+++ Dataset records
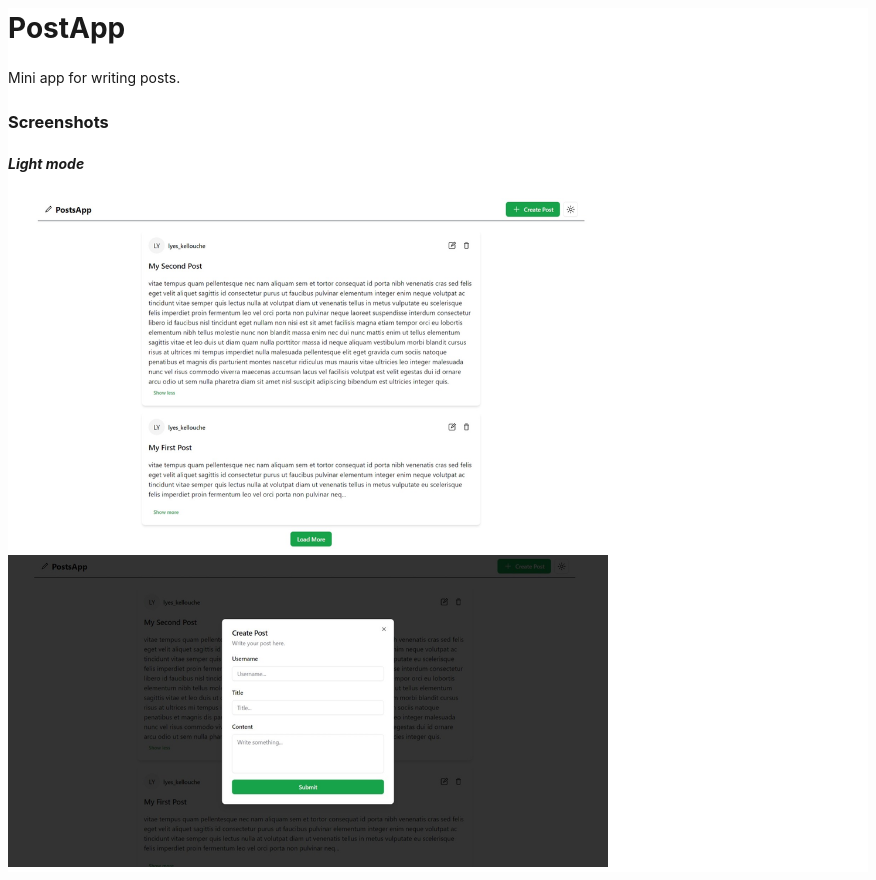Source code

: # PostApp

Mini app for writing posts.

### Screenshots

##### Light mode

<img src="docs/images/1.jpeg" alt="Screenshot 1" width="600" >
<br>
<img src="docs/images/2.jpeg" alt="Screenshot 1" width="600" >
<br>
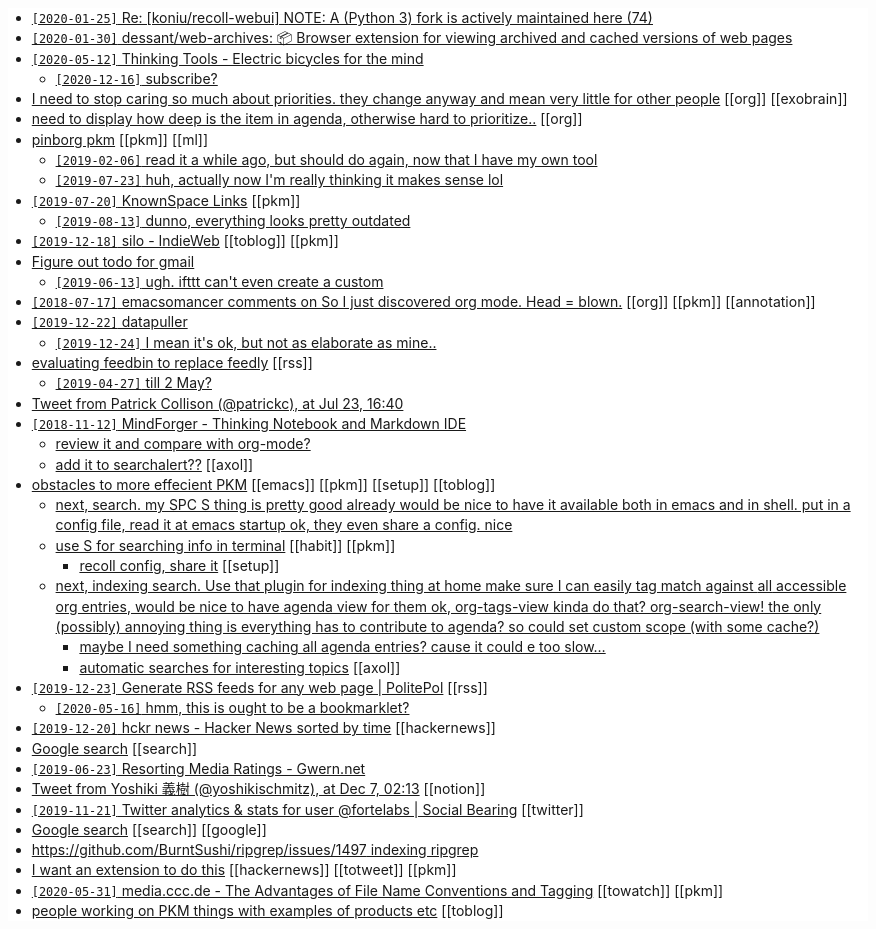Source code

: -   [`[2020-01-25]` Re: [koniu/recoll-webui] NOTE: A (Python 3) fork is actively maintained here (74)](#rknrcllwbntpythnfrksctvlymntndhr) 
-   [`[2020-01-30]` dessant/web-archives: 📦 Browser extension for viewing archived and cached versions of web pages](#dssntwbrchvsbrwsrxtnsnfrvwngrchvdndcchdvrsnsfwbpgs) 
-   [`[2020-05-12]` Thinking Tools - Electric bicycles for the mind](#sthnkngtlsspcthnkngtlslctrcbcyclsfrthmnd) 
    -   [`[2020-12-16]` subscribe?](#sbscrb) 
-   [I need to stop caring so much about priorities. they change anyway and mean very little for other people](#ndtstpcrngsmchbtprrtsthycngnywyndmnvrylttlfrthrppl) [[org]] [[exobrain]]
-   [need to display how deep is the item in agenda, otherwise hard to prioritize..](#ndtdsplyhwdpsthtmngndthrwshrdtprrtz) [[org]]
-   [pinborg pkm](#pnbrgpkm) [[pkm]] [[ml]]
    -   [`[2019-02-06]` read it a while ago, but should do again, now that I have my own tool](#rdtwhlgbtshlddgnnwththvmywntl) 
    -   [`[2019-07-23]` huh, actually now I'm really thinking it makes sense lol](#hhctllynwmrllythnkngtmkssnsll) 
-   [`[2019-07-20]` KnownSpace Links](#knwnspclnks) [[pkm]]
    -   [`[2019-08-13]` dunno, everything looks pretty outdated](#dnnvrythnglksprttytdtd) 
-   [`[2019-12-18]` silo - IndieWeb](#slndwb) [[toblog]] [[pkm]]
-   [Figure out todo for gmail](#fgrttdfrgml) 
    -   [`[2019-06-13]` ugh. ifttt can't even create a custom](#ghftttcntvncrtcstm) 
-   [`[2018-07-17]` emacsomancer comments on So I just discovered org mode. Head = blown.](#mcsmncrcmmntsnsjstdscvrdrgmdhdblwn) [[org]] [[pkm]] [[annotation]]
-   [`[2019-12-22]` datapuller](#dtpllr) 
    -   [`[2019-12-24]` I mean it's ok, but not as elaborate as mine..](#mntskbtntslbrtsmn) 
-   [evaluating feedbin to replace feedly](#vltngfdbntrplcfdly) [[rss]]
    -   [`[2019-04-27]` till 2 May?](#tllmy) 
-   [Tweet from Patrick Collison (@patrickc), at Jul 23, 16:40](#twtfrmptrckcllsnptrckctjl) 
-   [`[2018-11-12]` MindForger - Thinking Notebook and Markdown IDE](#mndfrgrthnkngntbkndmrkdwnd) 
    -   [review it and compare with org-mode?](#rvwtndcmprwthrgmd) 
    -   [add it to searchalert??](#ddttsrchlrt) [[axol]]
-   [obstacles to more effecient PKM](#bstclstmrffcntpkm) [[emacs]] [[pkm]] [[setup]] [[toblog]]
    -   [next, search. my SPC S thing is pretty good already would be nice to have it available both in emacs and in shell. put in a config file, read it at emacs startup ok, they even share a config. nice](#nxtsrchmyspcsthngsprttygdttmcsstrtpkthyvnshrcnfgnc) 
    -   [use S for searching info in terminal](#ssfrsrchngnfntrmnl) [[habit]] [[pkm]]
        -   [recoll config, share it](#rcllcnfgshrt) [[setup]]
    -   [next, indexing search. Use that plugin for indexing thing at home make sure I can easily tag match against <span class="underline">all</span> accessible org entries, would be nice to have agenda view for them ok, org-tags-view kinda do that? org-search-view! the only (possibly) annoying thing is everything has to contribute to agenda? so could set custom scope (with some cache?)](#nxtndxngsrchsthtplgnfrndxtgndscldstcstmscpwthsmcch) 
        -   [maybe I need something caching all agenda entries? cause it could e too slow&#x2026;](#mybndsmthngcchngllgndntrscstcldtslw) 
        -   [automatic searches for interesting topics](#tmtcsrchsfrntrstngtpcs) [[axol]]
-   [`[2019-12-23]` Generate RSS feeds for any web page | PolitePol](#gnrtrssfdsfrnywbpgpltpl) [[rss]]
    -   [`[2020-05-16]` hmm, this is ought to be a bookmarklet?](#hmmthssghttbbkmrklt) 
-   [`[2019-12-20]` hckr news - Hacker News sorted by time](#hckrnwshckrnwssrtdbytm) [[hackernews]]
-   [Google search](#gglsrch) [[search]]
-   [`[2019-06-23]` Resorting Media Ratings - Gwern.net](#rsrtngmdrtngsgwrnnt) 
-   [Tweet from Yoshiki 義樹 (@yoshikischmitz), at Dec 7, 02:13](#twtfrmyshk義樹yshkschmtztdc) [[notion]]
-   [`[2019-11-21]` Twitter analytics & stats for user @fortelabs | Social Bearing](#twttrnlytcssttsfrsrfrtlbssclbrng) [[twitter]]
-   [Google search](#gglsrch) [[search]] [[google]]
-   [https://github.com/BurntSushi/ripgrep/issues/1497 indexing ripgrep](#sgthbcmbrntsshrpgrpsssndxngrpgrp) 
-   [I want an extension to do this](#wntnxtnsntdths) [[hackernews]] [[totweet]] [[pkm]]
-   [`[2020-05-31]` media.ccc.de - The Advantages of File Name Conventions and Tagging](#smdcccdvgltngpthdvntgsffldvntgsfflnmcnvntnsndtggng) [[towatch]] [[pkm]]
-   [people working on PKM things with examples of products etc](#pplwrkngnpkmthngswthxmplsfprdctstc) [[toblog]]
++++++
Exercise description
Scan the records above and count the lines that contain "people". No text besides the count.

Output below
2